I’m going to make an aside here and mention that one of the things that truly fascinated me about this book was the puzzle that it presented. Dahlquist doesn’t come out and say that these four girls are some sort of robot. Or that this world is some sort of dystopian place. Rather, he put clues — a click behind the ear when the girls go to sleep; an aversion to water; how their hair has to be in the sun — throughout the book in order to give us a sense of how these girls view themselves.
Especially once May — a real, live girl — is shipwrecked on their island. She brings with her questions, ones that Veronika, our narrator, can’t answer. And when an outside ship comes to the island, it’s up to May and the four girls to figure out how to keep safe.
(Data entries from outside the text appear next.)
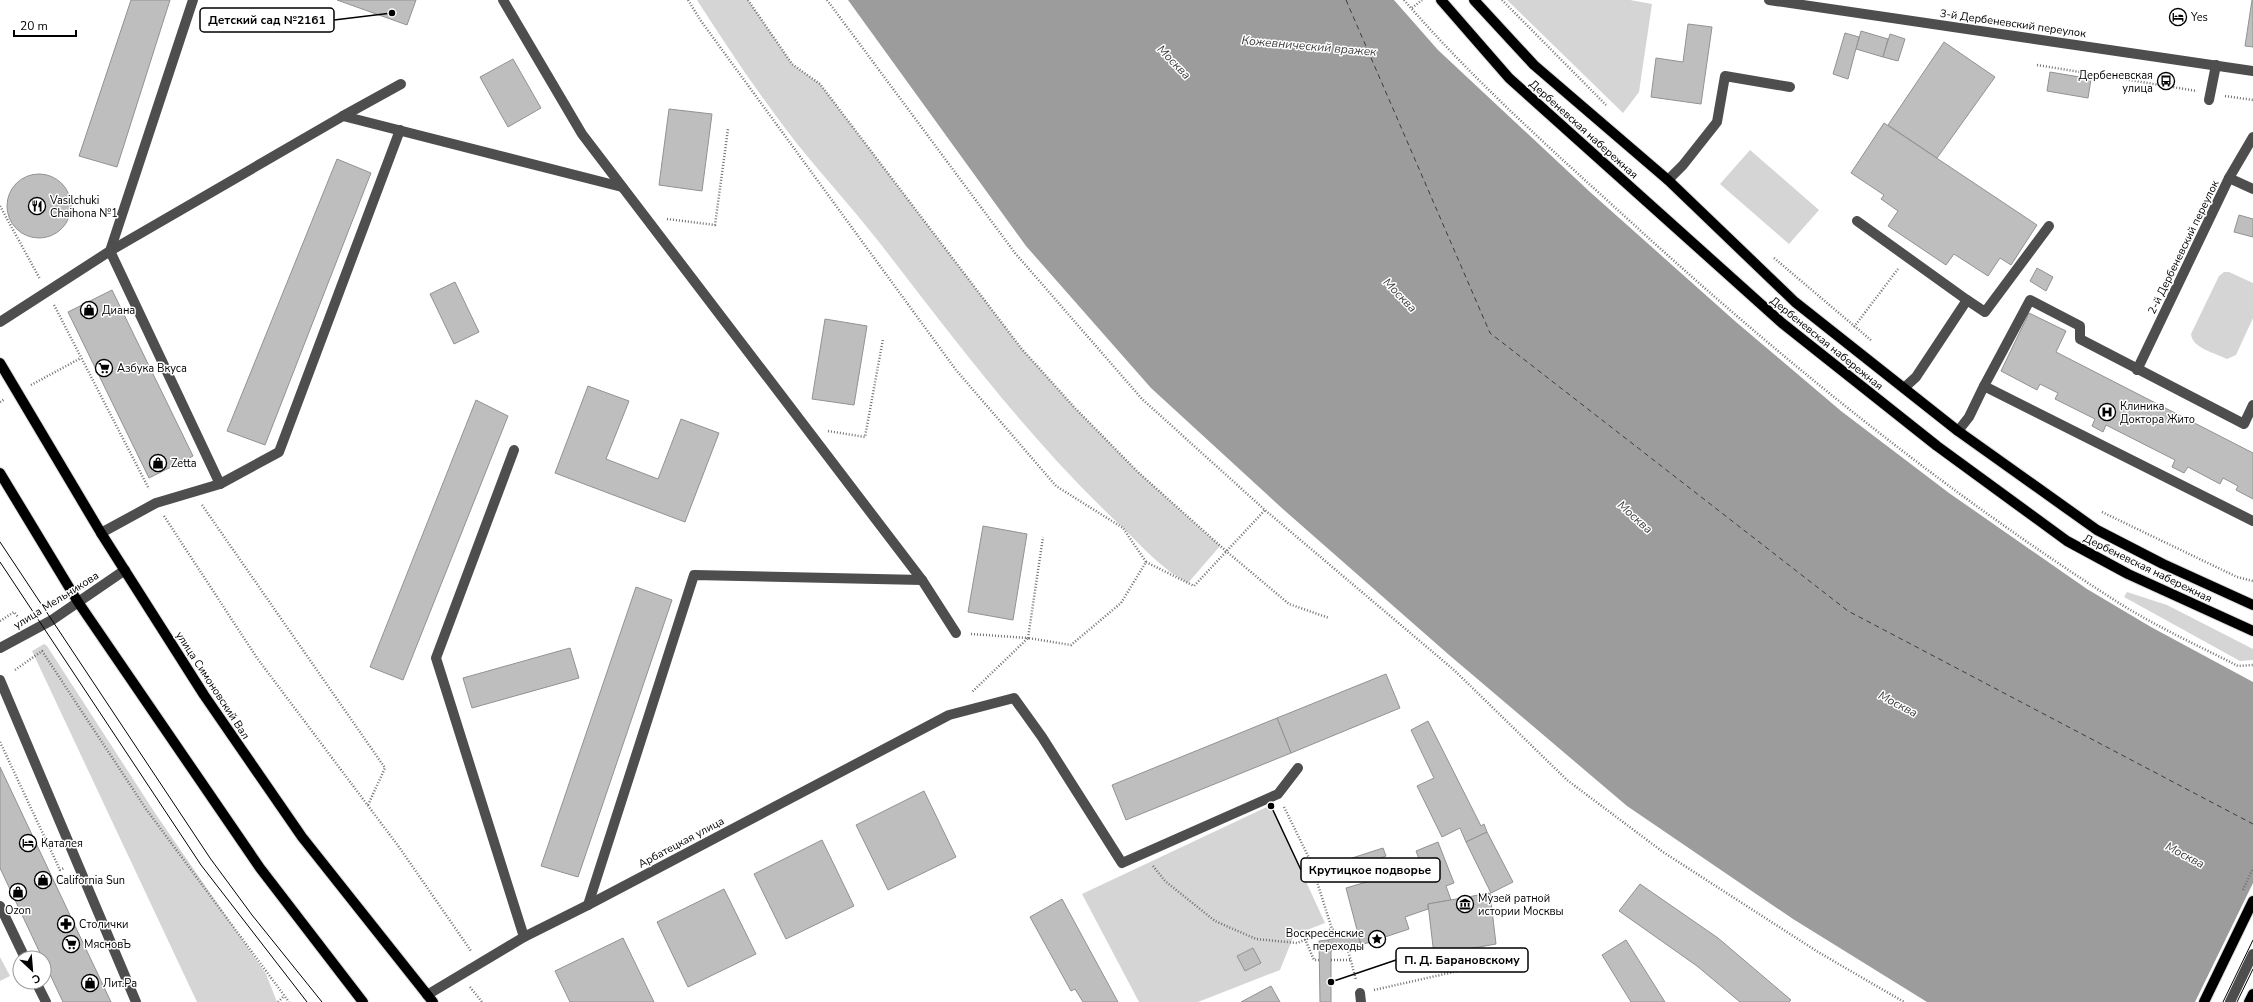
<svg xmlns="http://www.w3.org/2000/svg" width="2253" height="1002" font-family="'Nunito Sans',sans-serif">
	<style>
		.green { fill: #d5d5d5 }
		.water { fill: #9c9c9c }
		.pier { fill: #fff }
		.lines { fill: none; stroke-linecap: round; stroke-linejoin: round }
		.ferry { stroke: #3d3d3d; stroke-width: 1; stroke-dasharray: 5 4; stroke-linecap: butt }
		.building { fill: #bebebe; stroke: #929292 }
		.major-casing { stroke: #dbdbdb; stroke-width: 12 }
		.path { stroke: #707070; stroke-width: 2.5; stroke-dasharray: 1 2; stroke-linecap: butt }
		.minor { stroke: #4e4e4e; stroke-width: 10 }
		.major { stroke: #000; stroke-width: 10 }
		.tram { stroke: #000; stroke-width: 1 }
		.labels { text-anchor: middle; stroke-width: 3; stroke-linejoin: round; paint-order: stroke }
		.poi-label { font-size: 11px; fill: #000; stroke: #fff; text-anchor: start }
		.street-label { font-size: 11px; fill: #000; stroke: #fff }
		.water-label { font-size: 12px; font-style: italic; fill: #3d3d3d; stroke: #fff }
		.leader { fill: none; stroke: #000; stroke-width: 1.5 }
		.callout-dot { fill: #000; stroke: #fff; stroke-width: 1.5 }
		.callout { fill: #fff; stroke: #000; stroke-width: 1.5 }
		.callout-label { font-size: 12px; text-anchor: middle; font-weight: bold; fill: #000 }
	</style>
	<rect width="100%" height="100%" fill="#fff"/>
	<g class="green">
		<path d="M 697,0 L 748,0 L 792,64 L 820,84 L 1021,348 L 1075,408 L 1138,472 L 1220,546 L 1188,583 C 1161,569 1142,546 1121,526 C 1030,441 955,340 879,242 C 853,209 825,178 798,145 C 762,99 729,50 697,0 Z"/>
		<polygon points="1507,0 1630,0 1652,4 1639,92 1623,113"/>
		<polygon points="1750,150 1819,210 1789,244 1720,184"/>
		<path d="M 2224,272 L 2229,272 L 2253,283 L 2253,318 L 2236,355 L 2227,359 C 2215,353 2192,348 2191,334 L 2219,276 Z"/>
		<polygon points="2127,592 2167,605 2253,649 2253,660 2240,661 2124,597"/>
		<polygon points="44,644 47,646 155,813 266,974 277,1002 197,1002 32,651"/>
		<polygon points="1271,805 1325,923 1294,935 1280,970 1198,1002 1139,1002 1082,894"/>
		<polygon points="0,957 10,976 0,981"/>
	</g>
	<polygon class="water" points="848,0 1394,0 1438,50 1590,192 1736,322 1841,411 1949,493 2087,589 2151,627 2253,682 2253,1002 1927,1002 1793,919 1627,806 1448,654 1284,510 1151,388 1026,246"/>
	<polygon class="pier" points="2253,883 2253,1002 2195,1002"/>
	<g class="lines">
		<polyline class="ferry" points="1346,0 1490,333 1848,611 2253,824"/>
	</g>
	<g class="building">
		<polygon points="131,0 170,0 117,167 79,156"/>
		<polygon points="337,0 416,0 407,25"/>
		<polygon points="2252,0 2253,0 2253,47 2245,46"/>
		<polygon points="1688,24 1712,27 1701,104 1651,97 1656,58 1683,62"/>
		<polygon points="1861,31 1888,39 1883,57 1856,49"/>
		<polygon points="1845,33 1859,37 1848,79 1833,74"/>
		<polygon points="1890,34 1905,39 1898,61 1883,57"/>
		<polygon points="1944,42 1995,77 1937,158 1888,125"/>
		<polygon points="513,59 541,108 508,127 480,77"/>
		<polygon points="2050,72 2091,79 2088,98 2047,91"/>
		<polygon points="669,109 712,114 702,191 659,185"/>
		<polygon points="1884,123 2037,225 2011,265 2000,258 1988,276 1954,254 1946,265 1888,226 1898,211 1881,199 1884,195 1851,173"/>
		<polygon points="337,159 371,173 265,445 227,431"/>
		<circle cx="39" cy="206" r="32"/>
		<polygon points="2239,215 2253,219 2253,237 2234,232"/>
		<polygon points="2037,268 2053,277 2046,291 2030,281"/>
		<polygon points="455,282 479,332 454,344 430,294"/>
		<polygon points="112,290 193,456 149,478 68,312"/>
		<polygon points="2029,313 2066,331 2056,352 2253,453 2253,499 2236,490 2238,486 2223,478 2220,484 2188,467 2184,473 2172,467 2175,460 2106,425 2103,432 2092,426 2095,419 2055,399 2058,393 2040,384 2037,390 2001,371"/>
		<polygon points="825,319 867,326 854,405 812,399"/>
		<polygon points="588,386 629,401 606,459 658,479 681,419 719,433 685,522 555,473"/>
		<polygon points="476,400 508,416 403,680 370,667"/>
		<polygon points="983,526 1027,534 1013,620 968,612"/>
		<polygon points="636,587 672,600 578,877 541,866"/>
		<polygon points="570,648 579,678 472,708 463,678"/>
		<polygon points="1386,674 1400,708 1291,753 1277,718"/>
		<polygon points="1277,718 1291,753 1126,820 1112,785"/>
		<polygon points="1428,721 1481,826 1484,824 1487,832 1466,842 1460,828 1442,837 1417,786 1434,778 1411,730"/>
		<polygon points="0,767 111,1002 63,1002 0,868"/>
		<polygon points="924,791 956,857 888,890 856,825"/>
		<polygon points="1487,832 1513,882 1491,893 1466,842"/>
		<polygon points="822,840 854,906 786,939 754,874"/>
		<polygon points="1438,842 1454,883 1446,886 1451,900 1428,904 1428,909 1405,917 1409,929 1361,945 1346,888 1370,881 1364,863 1352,867 1349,859 1383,848 1386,856 1375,860 1380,877 1421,864 1416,851"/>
		<polygon points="1640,884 1718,938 1791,1000 1789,1002 1740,1002 1697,966 1619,911"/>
		<polygon points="724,889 756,954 688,987 657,922"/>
		<polygon points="1490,893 1496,944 1434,955 1428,904"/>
		<polygon points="1062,899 1118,1002 1083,1002 1075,989 1071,991 1030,917"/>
		<polygon points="1357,931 1360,942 1331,951 1328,940"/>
		<polygon points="623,938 654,1002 570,1002 555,971"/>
		<polygon points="1328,940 1331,951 1331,1002 1320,1002 1319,941"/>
		<polygon points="1626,940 1665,1002 1631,1002 1602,955"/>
		<polygon points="1253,948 1261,963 1245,971 1237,956"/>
		<polygon points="1271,986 1280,1002 1241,1002"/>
	</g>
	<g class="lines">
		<g class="major-casing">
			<g id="major">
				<polyline points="1441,0 1509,78 1782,323 1937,446 2067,541 2128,574 2253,631"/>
				<polyline points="1474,0 1534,65 1668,180 1795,302 1958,431 2097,530 2163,564 2253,605"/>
				<polyline points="0,363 101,533 204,695 302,837 433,1002"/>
				<polyline points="0,473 78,602 260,868 363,1002"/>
				<polyline points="2204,1002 2253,901"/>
				<polyline points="2249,1002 2253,994"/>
			</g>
		</g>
		<g class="path">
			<polyline points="688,0 701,21 956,370 1056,486 1123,528 1146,562 1121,603 1071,645 1028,638 972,692"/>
			<polyline points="748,0 792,64 820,84 1021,348 1075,408 1138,472 1226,551 1289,604 1329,618"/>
			<polyline points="827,0 1015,253 1142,399 1265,510 1454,670 1567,780 1663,852 1818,952 1904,1002"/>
			<path d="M 1404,0 C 1474,81 1553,151 1631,222 C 1784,362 1945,492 2119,603 C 2157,627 2199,646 2238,666 L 2253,665"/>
			<polyline points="1502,0 1606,105"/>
			<polyline points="1412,8 1422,0"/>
			<polyline points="2037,65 2197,91"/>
			<polyline points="2225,96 2253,100"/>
			<polyline points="0,206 40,279"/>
			<polyline points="667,219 715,225 728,129"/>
			<polyline points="1774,258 1872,341"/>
			<polyline points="54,305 149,489"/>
			<polyline points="1854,327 1898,269"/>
			<polyline points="31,385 81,358"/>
			<polyline points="0,402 5,399"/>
			<polyline points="828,431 865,437 883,339"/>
			<polyline points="202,505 385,768 368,805"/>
			<polyline points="2102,512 2237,577 2253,581"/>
			<polyline points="164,516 257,658 399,847 471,951"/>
			<polyline points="1146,562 1194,586 1265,510"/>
			<polyline points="0,621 14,612 18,617"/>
			<polyline points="971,634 1028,638 1043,537"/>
			<polyline points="15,670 42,651 146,809 289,1002"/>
			<polyline points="0,742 60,870 64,868"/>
			<polyline points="1284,807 1310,860 1332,929 1343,935"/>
			<polyline points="1153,866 1165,881 1215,921 1256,939 1297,943 1332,929"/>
			<polyline points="2243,890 2253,868"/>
			<polyline points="1305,939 1314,960 1319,960"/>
			<polyline points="1347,946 1356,980"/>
			<polyline points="1331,960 1350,960"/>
			<polyline points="470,987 482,1002"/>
			<polyline points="1374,990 1502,961"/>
			<polyline points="278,1002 284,996"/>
		</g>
		<g class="minor">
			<polyline points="503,0 582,134 922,580 956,633"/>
			<polyline points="1769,0 2253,71"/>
			<polyline points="2209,100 2216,65"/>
			<polyline points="343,116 401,84"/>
			<polyline points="2229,178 2253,189"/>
			<polyline points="1668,180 1683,165 1717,122 1725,76 1790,87"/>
			<polyline points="1857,221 1967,300 1916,377 1904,388"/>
			<polyline points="1967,300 1985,312 2049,226"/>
			<polyline points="0,322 110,251 193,0"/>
			<polyline points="2137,370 2229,178 2253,137"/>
			<polyline points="1984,386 2030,300 2080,326 2080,339 2244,424 2253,405"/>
			<polyline points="1958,431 1969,417 1984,386 2253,521"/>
			<polyline points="514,450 436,658 524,937"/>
			<polyline points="220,484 279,452 400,130"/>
			<polyline points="101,533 156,503 220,484 110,251 343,116 622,187"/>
			<polyline points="0,648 52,620 125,570"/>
			<polyline points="0,680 136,1002"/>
			<polyline points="588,905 694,575 922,580"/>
			<polyline points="0,906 25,958"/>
			<polyline points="36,982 46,1002"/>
			<polyline points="1360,993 1361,1002"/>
			<polyline points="427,995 524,937 588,905 949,715 1014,698 1042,737 1122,863 1278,794 1298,768"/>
			<polyline points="2230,1002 2253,954"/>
		</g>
		<use href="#major" class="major"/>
		<g class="tram">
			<polyline points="0,542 210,858 252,915 322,1002"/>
			<polyline points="0,562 201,865 307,1002"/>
			<polyline points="2223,1002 2253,940"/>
			<polyline points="2237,1002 2253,969"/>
		</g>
	</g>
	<defs>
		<g id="hotel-ring" transform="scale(0.9)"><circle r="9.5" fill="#fff" stroke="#000" stroke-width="1.5"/><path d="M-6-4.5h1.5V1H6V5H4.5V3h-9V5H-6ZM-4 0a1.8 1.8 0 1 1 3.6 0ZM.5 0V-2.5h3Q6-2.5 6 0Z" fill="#000"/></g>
		<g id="bus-ring" transform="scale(0.9)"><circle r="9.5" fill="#fff" stroke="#000" stroke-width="1.5"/><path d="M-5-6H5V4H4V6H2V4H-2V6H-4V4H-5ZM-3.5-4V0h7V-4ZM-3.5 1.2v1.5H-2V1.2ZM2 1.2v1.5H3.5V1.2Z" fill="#000"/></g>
		<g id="restaurant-ring" transform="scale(0.9)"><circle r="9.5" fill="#fff" stroke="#000" stroke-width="1.5"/><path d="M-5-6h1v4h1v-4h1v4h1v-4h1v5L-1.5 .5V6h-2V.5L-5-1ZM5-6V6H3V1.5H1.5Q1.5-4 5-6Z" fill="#000"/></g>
		<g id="shop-ring" transform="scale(0.9)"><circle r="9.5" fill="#fff" stroke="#000" stroke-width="1.5"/><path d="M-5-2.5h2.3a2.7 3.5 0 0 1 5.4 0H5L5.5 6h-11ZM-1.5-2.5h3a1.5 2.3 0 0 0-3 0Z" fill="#000"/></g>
		<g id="supermarket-ring" transform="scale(0.9)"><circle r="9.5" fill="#fff" stroke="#000" stroke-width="1.5"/><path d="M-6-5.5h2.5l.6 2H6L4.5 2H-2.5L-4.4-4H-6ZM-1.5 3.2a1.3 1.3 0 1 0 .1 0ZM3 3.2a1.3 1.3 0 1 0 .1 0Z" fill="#000"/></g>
		<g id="hospital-ring" transform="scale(0.9)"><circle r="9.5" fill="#fff" stroke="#000" stroke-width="1.5"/><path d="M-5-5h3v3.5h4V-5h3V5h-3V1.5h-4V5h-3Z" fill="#000"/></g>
		<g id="museum-ring" transform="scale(0.9)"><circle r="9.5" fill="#fff" stroke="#000" stroke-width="1.5"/><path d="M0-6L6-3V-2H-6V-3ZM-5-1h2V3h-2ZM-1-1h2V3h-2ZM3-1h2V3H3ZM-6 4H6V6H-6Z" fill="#000"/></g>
		<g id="pharmacy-ring" transform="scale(0.9)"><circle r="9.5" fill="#fff" stroke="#000" stroke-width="1.5"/><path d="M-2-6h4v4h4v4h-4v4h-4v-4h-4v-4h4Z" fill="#000"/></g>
		<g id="sight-ring" transform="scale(0.9)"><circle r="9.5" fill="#fff" stroke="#000" stroke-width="1.5"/><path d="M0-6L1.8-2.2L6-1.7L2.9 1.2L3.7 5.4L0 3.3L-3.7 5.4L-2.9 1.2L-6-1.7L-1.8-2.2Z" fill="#000"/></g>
	</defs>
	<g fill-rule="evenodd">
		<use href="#hotel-ring" x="2178" y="17"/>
		<use href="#bus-ring" x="2166" y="81"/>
		<use href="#restaurant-ring" x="37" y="206"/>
		<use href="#shop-ring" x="89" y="310"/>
		<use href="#supermarket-ring" x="104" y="368"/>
		<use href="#hospital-ring" x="2107" y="412"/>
		<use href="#shop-ring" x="158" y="463"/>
		<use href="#hotel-ring" x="28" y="843"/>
		<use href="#shop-ring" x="43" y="880"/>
		<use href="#shop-ring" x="18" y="892"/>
		<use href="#museum-ring" x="1465" y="904"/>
		<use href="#pharmacy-ring" x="66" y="924"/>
		<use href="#sight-ring" x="1377" y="939"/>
		<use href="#supermarket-ring" x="71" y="944"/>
		<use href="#shop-ring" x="90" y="983"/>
	</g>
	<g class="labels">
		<g class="poi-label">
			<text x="2191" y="21">Yes</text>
			<text x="2153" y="79" text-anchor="end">Дербеневская<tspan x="2153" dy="13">улица</tspan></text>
			<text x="50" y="204">Vasilchuki<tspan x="50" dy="13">Chaihona №1</tspan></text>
			<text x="102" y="314">Диана</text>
			<text x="117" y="372">Азбука Вкуса</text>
			<text x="2120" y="410">Клиника<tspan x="2120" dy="13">Доктора Жито</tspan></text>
			<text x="171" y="467">Zetta</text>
			<text x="41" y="847">Каталея</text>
			<text x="56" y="884">California Sun</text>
			<text x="1478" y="902">Музей ратной<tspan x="1478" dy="13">истории Москвы</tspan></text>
			<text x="18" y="914" text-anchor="middle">Ozon</text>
			<text x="79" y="928">Столички</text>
			<text x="1364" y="937" text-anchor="end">Воскресенские<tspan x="1364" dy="13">переходы</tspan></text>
			<text x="84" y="948">МясновЪ</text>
			<text x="103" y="987">Лит.Рa</text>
		</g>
		<g class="street-label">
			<text transform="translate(2013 23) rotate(8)" y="4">3-й Дербеневский переулок</text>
			<text transform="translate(1584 129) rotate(42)" y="4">Дербеневская набережная</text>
			<text transform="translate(2183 247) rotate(-64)" y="4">2-й Дербеневский переулок</text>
			<text transform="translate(1827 343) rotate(39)" y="4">Дербеневская набережная</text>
			<text transform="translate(2148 568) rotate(26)" y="4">Дербеневская набережная</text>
			<text transform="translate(56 600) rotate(-32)" y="4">улица Мельникова</text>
			<text transform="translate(213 685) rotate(57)" y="4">улица Симоновский Вал</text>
			<text transform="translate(681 842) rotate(-28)" y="4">Арбатецкая улица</text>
		</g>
		<g class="water-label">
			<text transform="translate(1309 46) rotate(5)" y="4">Кожевнический вражек</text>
			<text transform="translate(1174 62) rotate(46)" y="4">Москва</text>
			<text transform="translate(1400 295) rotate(46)" y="4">Москва</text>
			<text transform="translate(1635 517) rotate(42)" y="4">Москва</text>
			<text transform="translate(1898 704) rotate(28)" y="4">Москва</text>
			<text transform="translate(2185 855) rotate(28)" y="4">Москва</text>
		</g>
	</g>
	<path class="leader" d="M392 13L334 20M1271 806L1301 870M1331 982L1396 960"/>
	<g class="callout-dot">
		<circle cx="392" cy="13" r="4"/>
		<circle cx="1271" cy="806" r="4"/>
		<circle cx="1331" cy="982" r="4"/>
	</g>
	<g class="callout">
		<rect x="200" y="8" width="134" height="24" rx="4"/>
		<rect x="1301" y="858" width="139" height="24" rx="4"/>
		<rect x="1396" y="948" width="132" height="24" rx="4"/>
	</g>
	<g class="callout-label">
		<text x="267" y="24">Детский сад №2161</text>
		<text x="1370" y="874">Крутицкое подворье</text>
		<text x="1462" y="964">П. Д. Барановскому</text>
	</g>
	<g transform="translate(32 970) rotate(154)"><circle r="19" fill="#ffffff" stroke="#999999"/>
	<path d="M0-3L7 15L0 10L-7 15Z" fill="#000000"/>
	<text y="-6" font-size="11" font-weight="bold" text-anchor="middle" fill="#000000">С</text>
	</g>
	<path d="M14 30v6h62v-6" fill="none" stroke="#000000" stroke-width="2"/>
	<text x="20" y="30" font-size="12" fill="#000000" stroke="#ffffff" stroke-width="3" paint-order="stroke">20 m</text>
</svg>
It takes a really unique premise to get me hooked these days, especially when it’s a dystopian/apocalyptic world. And this one did it. I loved the robot narrator, I loved the questions that the book presented, I loved that the world was implied but never fully explained. I loved the science fiction elements of the story, but also how very human it was. I don’t know if kids would “get” it the way I did; there’s a lot of room for confusion, but also a lot for discussion.
I think this is one that will stay with me for a while.
One thought on “The Different Girl”
This one worked really well for me too! I've seen some less than thrilled reactions, but I thought the whole premise was fascinating, and very nicely executed.